Episodio 20, Il rinascimento del giuramento solenne[modifica]

  • Okarin: Daru, dimmelo... in che anno siamo?
    Daru: Nel 2036. Sul mondo regna ancora il caos più totale.
    Okarin: Il 2036?
    Daru: Non mi credi? [...] Da quel giorno sono passati 25 anni. Sismo invecchiati entrambi, eh? [...] Quanto ti ricordi di te stesso, Okarin?
    Okarin:Io... ho cercato di saltare nel passato con la macchina per il salto temporale. Volevo salvare Mayuri, però quando ho riaperto gli occhi...
    Daru: Quel giorno la macchina per il salto temporale non funzionò. Non sappiamo quale fosse stata la causa, ma la macchina per il salto temporale non si attivò. E poi trascorsero le 48 ore limite per tornare a quell'istante. Il mondo finì per entrare nell'epoca dei conflitti attorno alla teoria della macchina del tempo. [...] Qualche anno dopo la scomparsa di Mayuashii, decidemmo di costruire la macchina del tempo con le nostre forze. È per questo che esiste la "Valkyrie".[12]
  • [Rukako è ferito gravemente; Okarin si avvicina per confortarlo]
    Rukako: Kyoma...
    Okarin: Sono io, Rukako!
    Rukako: Quel modo di chiamarmi... sei il vero Kyoma.[13] [...] Che sollievo, ora che ci sei tu... non abbiamo più nulla da temere, eh?

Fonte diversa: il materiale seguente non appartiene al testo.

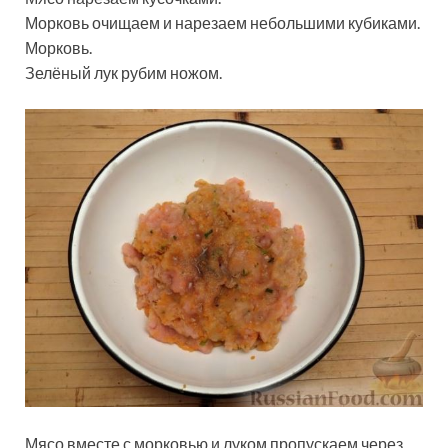
Морковь очищаем и нарезаем небольшими кубиками.
Морковь.
Зелёный лук рубим ножом.
Мясо вместе с морковью и луком пропускаем через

    Okarin: Cosa stai dicendo... [trasalisce vedendo i fori dei proiettili che hanno colpito Rukako al ventre]
    Rukako: Hai visto Kyoma? Ci sono riuscito. Grazie allo stile Ammazza-demoni della Mente Pura che mi hai insegnato, sono riuscito a proteggere gli altri. Così mi sono meritato il titolo di membro del laboratorio, non credi? Sono riuscito a diventare un vostro vero compagno.

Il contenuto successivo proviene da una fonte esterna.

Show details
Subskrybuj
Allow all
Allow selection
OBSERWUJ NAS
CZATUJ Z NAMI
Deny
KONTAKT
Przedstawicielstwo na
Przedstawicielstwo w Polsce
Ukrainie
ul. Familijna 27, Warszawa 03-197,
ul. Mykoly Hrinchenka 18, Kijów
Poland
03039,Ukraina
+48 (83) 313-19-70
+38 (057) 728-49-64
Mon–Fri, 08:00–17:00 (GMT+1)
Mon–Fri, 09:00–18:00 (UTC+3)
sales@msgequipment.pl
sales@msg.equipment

    Okarin: Stupido. Fin dal principio sei sempre stato... un nostro compagno! Sei l'elemento 006!
    Rukako: Davvero? Sono felice. Così posso incontrare Mayuri a testa alta... (ultime parole) [...]
    Daru: Meno male. Ruka ha sempre voluto rivederti. Ha sempre aspettato il giorno in cui ti saresti svegliato. Alla fine il suo desiderio si è avverato.

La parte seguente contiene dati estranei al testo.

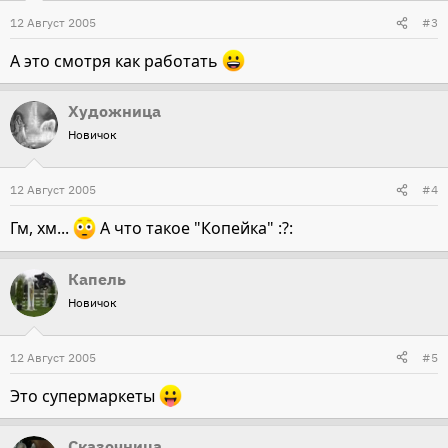
12 Август 2005
#3
А это смотря как работать
Художница
Новичок
12 Август 2005
#4
Гм, хм...
А что такое "Копейка" :?:
Капель
Новичок
12 Август 2005
#5
Это супермаркеты
Сказочница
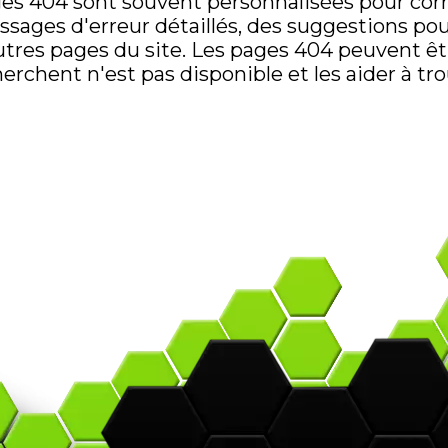
es 404 sont souvent personnalisées pour corr
sages d'erreur détaillés, des suggestions pour
autres pages du site. Les pages 404 peuvent êt
herchent n'est pas disponible et les aider à tr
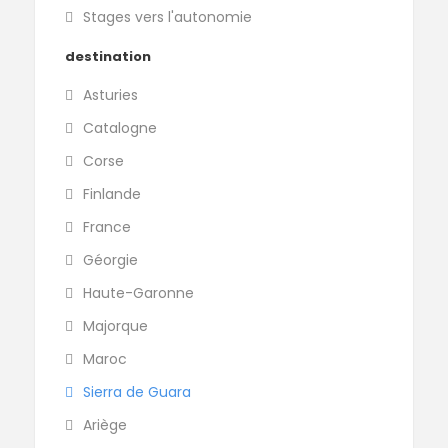
Stages vers l'autonomie
destination
Asturies
Catalogne
Corse
Finlande
France
Géorgie
Haute-Garonne
Majorque
Maroc
Sierra de Guara
Ariège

  • Okarin: Certo che tu e Faris mi avete sorpreso.
    Maho: Vuoi dire che sembriamo ancora delle bambine nonostante il tempo? Mah, arrivata a questa età lo prendo come un complimento.[14]
  • Okarin: Suzuha me l'ha raccontato innumerevoli volte. Che il futuro che aspetta la linea di universo da me scelta era questo. Pensavo di saperlo. Però... mi ero solo convinto di saperlo! Mi ero convinto di saperlo e mi limitavo a fuggire dalla realtà dei fatti! Oltre ad aver lasciato morire Kurisu, Mayuri e Suzuha sono scomparse... E anche Kagari, Yuki e Rukako! Non avevo capito un bel niente!
    Daru: Anche 11 anni fa... Anche 11 anni fa, Okarin continuava a ripeterlo. [...] Diceva che non aveva capito nulla.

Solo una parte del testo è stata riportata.